Nel nostro Paese la fine della prima repubblica ha spazzato via i partiti storici e, con loro, le ispirazioni ideali che hanno continuato a caratterizzare le forze di destra, centro e sinistra, nel resto d’Europa. Ad essi sono subentrate delle organizzazioni politiche prive di fondamenti storici (Forza Italia, Lega, Italia dei Valori,ecc…) impegnati alla loro ricerca (Partito Democratico) o in fase di ricostruzione ( ex-comunisti, verdi, socialisti, ecc).
In questi anni la politica priva di ogni spinta ideale si è rifugiata in un pragmatismo di mestiere. L’etica del mercato e del mercanteggiare si è trasferita anche alla politica diventata un mestiere. Un mestiere che si autoalimenta con la gestione del potere che da mezzo si è trasformato in fine.
In questo contesto l’etica è rimasta fuori non per errore umano, come poteva succedere in passato (incidenti di percorso ce ne sono sempre stati) ma per definizione.
Rimane l’etica come bagaglio dei comportamenti individuali, ma questo è tutto un altro discorso.
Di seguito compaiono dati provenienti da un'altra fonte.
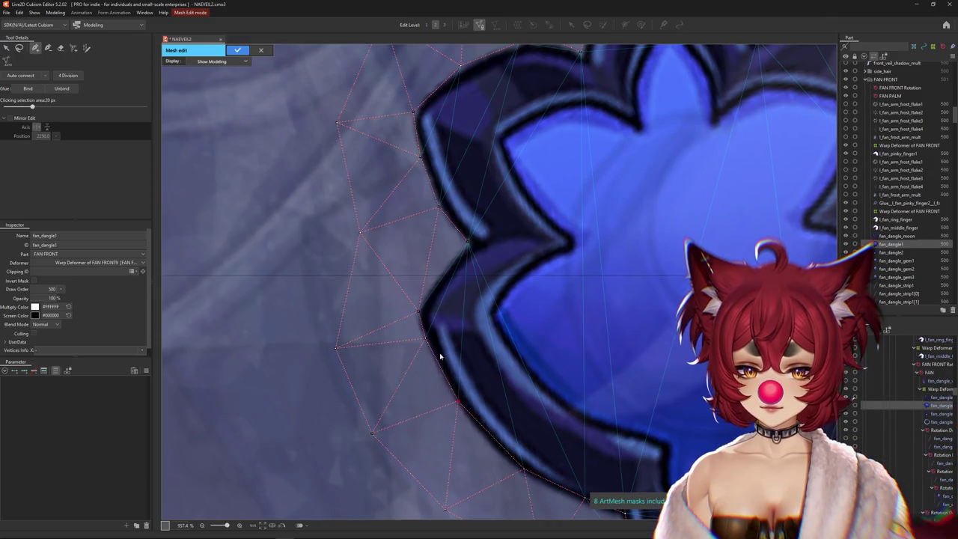
scroll(423, 314, down, 2)
scroll(438, 278, up, 2)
Se la giustizia intende perseguire il singolo cittadino nell’illecito fa solo il proprio mestiere, ma questo riguarda tutti i cittadini nessuno escluso. Questo però significa anche garantire la giustizia a tutti i cittadini senza arrogarsi il diritto di aprire inchieste e portare in giudizio la morale politica mentre altri cittadini in attesa di giustizia soffocano tra montagne di ingiustizie.
In altre parole, i giudici non possono rischiare di trasformarsi od apparire, spesso supportati anche dai media, in giustizieri della morale politica.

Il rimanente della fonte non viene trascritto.